_What you have to do_:
Print the lines that run from the line with "thumb cmc: (146, 171)" to the line with "pinky tip: (112, 153)", keeping both end lines, exactly as they appear in the entries below, and nothing else.

(Information begins)

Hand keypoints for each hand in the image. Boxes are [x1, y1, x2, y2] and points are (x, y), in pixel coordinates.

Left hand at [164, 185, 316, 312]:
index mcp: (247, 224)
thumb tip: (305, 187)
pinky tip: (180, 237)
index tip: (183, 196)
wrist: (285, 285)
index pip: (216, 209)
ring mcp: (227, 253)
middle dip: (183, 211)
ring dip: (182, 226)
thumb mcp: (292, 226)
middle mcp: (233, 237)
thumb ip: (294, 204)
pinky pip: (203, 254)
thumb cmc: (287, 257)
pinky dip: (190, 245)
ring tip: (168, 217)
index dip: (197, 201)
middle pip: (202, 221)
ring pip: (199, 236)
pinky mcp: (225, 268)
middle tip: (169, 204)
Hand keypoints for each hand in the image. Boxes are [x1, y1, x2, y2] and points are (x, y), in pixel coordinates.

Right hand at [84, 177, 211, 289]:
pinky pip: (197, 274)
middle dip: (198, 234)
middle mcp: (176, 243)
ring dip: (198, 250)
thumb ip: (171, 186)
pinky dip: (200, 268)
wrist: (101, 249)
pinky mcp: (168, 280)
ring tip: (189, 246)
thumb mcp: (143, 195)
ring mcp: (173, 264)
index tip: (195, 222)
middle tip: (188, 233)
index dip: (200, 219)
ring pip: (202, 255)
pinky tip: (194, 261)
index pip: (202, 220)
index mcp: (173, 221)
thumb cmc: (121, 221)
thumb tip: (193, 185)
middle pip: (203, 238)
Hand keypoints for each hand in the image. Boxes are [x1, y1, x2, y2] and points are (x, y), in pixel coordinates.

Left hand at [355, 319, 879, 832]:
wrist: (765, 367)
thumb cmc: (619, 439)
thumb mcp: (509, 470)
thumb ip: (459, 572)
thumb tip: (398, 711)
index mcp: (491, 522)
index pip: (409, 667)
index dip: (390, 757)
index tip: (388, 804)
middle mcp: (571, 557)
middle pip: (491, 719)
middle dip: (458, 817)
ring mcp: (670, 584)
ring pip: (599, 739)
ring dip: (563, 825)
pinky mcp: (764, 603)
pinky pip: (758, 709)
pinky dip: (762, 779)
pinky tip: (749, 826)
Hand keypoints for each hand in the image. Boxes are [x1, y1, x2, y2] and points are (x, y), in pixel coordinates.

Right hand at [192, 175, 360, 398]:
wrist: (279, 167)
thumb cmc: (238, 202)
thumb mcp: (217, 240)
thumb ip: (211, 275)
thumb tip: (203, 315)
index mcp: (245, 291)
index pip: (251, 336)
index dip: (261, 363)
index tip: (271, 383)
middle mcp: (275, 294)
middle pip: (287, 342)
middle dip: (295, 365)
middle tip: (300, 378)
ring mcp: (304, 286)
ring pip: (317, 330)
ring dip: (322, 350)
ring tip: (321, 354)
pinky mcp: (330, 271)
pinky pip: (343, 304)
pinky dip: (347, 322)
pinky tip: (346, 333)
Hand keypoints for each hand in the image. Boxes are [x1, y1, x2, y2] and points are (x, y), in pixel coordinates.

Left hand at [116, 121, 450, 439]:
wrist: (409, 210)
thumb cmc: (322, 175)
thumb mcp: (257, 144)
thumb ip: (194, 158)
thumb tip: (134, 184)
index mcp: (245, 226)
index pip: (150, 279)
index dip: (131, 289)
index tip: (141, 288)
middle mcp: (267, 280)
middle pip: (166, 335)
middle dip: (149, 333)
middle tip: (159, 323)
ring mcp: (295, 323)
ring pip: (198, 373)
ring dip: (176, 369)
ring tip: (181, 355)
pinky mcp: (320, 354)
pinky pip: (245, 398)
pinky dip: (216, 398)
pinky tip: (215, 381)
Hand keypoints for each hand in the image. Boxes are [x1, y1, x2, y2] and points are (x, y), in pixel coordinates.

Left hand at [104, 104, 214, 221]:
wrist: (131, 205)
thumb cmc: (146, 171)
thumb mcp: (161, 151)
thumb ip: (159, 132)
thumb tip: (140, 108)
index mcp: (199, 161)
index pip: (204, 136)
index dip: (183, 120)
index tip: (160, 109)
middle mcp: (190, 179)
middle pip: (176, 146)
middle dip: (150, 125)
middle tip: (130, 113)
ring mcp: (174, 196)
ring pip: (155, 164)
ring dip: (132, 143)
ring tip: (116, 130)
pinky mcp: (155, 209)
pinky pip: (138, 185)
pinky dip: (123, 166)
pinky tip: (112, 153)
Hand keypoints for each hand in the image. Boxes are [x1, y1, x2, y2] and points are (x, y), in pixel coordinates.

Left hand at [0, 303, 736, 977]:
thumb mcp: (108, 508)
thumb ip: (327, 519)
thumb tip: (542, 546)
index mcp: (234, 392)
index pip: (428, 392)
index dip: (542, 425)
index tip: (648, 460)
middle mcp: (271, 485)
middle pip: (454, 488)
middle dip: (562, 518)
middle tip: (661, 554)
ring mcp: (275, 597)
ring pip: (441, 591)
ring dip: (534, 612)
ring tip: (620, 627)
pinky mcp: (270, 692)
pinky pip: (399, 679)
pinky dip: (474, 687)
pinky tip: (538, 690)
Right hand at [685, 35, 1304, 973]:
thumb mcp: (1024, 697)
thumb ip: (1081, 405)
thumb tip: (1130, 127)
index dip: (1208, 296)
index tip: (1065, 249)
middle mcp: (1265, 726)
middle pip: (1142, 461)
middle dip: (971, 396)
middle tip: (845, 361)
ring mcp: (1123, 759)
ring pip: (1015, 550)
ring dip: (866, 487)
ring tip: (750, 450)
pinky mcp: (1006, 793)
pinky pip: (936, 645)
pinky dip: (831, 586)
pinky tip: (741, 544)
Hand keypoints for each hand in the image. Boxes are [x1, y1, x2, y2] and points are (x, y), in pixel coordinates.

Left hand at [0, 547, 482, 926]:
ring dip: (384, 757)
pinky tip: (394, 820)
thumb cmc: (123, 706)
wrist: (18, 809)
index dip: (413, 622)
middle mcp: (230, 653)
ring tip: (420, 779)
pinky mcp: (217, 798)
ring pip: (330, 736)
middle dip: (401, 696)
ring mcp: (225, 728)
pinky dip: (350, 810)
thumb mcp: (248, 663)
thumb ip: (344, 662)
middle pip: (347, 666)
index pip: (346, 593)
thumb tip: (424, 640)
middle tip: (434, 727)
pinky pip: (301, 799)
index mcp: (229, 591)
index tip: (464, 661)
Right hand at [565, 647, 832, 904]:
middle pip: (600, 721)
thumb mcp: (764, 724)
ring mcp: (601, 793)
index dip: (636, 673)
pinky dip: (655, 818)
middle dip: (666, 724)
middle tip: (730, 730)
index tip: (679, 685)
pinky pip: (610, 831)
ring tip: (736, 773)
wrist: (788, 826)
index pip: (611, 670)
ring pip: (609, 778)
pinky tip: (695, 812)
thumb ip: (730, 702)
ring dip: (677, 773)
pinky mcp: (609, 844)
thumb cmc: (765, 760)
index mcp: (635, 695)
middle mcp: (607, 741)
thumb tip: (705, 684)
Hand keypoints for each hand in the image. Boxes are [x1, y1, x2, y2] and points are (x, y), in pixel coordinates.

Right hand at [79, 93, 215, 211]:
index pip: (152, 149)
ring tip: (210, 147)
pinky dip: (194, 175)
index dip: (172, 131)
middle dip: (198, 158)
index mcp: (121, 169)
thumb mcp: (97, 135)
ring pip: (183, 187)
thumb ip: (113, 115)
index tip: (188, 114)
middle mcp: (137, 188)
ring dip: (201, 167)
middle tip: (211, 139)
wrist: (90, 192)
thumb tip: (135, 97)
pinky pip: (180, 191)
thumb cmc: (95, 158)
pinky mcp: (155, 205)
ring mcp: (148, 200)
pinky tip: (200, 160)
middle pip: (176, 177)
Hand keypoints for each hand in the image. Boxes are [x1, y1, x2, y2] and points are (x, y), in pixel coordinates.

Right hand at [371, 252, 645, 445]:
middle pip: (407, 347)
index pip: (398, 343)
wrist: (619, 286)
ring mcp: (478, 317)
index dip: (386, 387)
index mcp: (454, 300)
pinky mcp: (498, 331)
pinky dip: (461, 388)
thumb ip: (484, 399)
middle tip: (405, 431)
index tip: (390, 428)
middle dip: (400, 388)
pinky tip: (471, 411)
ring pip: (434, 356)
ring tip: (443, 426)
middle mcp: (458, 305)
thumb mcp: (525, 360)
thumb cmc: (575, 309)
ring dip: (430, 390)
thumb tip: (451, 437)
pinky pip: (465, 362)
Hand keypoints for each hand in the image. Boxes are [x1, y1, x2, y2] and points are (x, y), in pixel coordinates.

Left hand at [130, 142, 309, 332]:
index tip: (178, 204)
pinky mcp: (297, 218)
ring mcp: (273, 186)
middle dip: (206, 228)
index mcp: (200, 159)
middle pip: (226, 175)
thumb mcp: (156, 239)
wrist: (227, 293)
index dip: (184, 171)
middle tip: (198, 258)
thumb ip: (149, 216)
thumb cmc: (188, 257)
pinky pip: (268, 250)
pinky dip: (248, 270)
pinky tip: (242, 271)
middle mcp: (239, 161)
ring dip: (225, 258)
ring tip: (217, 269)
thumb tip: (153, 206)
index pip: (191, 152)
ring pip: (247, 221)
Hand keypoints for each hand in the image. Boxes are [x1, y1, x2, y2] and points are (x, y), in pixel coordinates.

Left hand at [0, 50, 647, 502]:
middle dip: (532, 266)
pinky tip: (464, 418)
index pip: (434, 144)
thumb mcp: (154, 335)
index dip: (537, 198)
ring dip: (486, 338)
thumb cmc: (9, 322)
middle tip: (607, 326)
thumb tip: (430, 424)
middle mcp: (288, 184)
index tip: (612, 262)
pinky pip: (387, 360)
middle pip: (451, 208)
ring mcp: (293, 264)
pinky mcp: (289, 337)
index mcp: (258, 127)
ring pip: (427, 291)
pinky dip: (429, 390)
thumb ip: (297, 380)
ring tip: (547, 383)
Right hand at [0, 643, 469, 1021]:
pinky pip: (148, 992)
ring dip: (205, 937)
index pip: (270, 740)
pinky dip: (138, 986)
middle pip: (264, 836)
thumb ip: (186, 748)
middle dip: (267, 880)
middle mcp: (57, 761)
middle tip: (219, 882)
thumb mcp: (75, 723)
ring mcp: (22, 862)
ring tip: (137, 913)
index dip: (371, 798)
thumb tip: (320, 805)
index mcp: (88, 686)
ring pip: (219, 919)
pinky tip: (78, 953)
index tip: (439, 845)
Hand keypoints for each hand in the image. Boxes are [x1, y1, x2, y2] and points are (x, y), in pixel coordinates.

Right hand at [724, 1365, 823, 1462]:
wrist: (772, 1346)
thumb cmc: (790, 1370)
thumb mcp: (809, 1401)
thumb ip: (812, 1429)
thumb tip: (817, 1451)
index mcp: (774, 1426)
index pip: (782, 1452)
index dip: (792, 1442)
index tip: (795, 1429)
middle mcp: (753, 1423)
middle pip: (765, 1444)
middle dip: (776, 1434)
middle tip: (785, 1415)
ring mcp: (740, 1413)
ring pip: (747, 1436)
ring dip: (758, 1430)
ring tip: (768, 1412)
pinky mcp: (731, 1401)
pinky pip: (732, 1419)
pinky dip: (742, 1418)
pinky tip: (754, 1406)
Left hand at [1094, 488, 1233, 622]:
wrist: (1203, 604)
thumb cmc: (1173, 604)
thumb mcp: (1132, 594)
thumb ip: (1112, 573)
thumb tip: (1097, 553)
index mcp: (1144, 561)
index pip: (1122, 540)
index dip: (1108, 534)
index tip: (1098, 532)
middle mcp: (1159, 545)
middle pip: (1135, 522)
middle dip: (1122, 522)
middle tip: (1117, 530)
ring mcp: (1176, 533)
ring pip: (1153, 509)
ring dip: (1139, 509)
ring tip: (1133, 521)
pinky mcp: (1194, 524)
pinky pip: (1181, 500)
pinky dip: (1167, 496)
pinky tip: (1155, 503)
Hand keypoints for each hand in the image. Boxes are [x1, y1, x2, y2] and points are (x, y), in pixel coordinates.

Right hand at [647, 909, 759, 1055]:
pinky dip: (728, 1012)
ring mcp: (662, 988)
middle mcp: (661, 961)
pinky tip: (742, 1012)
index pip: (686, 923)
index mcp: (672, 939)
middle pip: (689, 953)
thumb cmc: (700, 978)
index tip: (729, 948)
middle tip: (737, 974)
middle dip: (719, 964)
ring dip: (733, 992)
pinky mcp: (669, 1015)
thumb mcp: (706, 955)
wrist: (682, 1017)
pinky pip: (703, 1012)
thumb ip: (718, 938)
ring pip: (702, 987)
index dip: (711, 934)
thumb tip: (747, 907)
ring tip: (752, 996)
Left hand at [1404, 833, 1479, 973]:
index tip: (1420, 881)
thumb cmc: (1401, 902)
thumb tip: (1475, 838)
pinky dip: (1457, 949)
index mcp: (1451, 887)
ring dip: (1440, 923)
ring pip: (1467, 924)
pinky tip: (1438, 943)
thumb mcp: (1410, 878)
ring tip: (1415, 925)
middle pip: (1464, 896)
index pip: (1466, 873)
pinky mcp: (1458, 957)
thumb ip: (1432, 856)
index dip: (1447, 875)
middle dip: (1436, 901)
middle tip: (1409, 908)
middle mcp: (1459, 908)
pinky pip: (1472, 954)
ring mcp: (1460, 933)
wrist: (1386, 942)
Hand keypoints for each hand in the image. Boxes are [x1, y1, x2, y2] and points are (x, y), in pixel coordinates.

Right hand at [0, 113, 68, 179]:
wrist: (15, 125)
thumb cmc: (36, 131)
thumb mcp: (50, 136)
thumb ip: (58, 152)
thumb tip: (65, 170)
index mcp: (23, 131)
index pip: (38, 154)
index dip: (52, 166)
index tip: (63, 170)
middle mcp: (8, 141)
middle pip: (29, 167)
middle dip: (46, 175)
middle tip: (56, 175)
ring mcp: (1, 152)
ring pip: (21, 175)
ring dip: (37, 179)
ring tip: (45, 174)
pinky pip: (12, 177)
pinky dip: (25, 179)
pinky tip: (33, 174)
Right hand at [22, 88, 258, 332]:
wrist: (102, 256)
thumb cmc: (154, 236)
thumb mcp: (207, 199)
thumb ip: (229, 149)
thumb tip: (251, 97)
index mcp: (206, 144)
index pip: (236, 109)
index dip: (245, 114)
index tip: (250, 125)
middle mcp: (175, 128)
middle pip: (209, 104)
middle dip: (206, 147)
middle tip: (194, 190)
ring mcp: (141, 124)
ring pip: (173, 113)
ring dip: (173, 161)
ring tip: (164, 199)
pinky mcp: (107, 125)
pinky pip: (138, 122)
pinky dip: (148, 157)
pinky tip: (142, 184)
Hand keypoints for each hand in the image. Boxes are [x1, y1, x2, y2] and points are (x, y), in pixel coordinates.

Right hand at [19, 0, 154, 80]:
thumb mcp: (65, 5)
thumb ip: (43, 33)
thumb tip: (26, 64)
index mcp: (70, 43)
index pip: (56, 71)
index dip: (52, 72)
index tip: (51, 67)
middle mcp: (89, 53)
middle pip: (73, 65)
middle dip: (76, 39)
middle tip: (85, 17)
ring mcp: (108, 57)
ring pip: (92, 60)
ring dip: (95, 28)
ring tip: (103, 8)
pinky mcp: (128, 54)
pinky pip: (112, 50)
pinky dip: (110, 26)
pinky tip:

(Information ends)

_Task response_:
thumb cmc: (146, 171)
thumb mcp: (161, 151)
thumb ip: (159, 132)
thumb tip: (140, 108)
index mcp: (199, 161)
index pip: (204, 136)
index dip: (183, 120)
index tip: (160, 109)
middle mcp: (190, 179)
middle pip: (176, 146)
middle dip: (150, 125)
middle tip: (130, 113)
ring mcp: (174, 196)
ring pip: (155, 164)
ring dip: (132, 143)
ring tip: (116, 130)
pinky mcp: (155, 209)
pinky pip: (138, 185)
pinky dip: (123, 166)
pinky tip: (112, 153)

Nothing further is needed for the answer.